Acordo todos os dias às quatro e meia da manhã. Antes das seis e meia já me exercitei, li notícias, ouvi podcasts, ri das fofocas nos grupos de WhatsApp, tomei banho, fiz a barba, preparei o café e chamei minha esposa. Enquanto ela se arruma, vou buscar pães e tiro o carro da garagem. Mas, apesar de toda essa preparação quase militar, meu dia só começa mesmo quando nos sentamos para o café juntos.
O mais curioso é que, mesmo depois de tantos anos, só me sinto verdadeiramente pronto para enfrentar o mundo quando ela me chama para o beijo antes da despedida. Esse detalhe, pequeno e repetido diariamente, é o que dá sentido a toda a engrenagem.
Talvez seja isso o segredo dos relacionamentos: pequenos rituais, gestos mínimos, olhares trocados no meio da rotina que dispensam palavras e, ainda assim, dizem tudo. É nesses detalhes que a vida íntima se fortalece.

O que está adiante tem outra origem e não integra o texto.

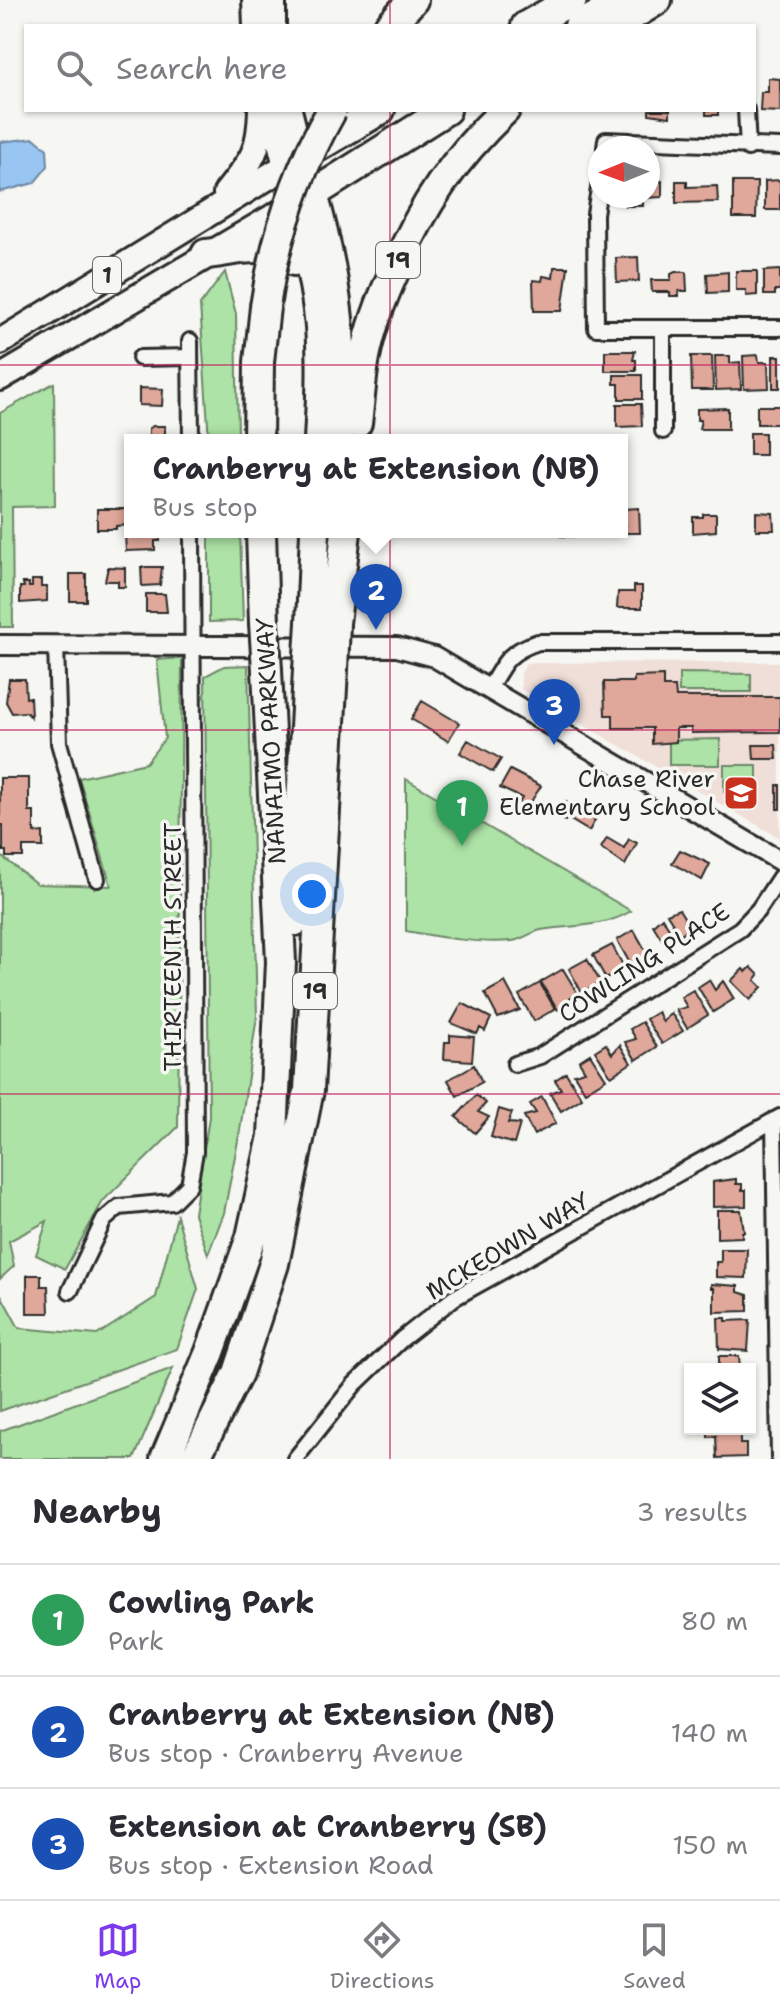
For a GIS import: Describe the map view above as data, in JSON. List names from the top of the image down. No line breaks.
{"streets":{"highway":["19","1","NANAIMO PARKWAY"],"street":["THIRTEENTH STREET","COWLING PLACE","MCKEOWN WAY"]},"places":{"school or university":["Chase River Elementary School"]},"north":"left","page":{"search":"Search here","popup":["Cranberry at Extension (NB)","Bus stop"],"pins":["2","3","1"],"heading":["Nearby","3 results"],"list":[{"mark":"1","name":"Cowling Park","note":"Park","value":"80 m"},{"mark":"2","name":"Cranberry at Extension (NB)","note":"Bus stop · Cranberry Avenue","value":"140 m"},{"mark":"3","name":"Extension at Cranberry (SB)","note":"Bus stop · Extension Road","value":"150 m"}],"nav":["Map","Directions","Saved"]}}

E, convenhamos, os homens vão me entender bem: quando sua mulher escolhe dormir com aquela calcinha que você adora, aquilo é mais romântico do que qualquer soneto em redondilhas. É a maneira silenciosa de dizer: “ainda quero ser desejada por você, e ainda o desejo”. Agora, se for fio-dental… bem, aí só nos resta pedir a Deus que a proteja.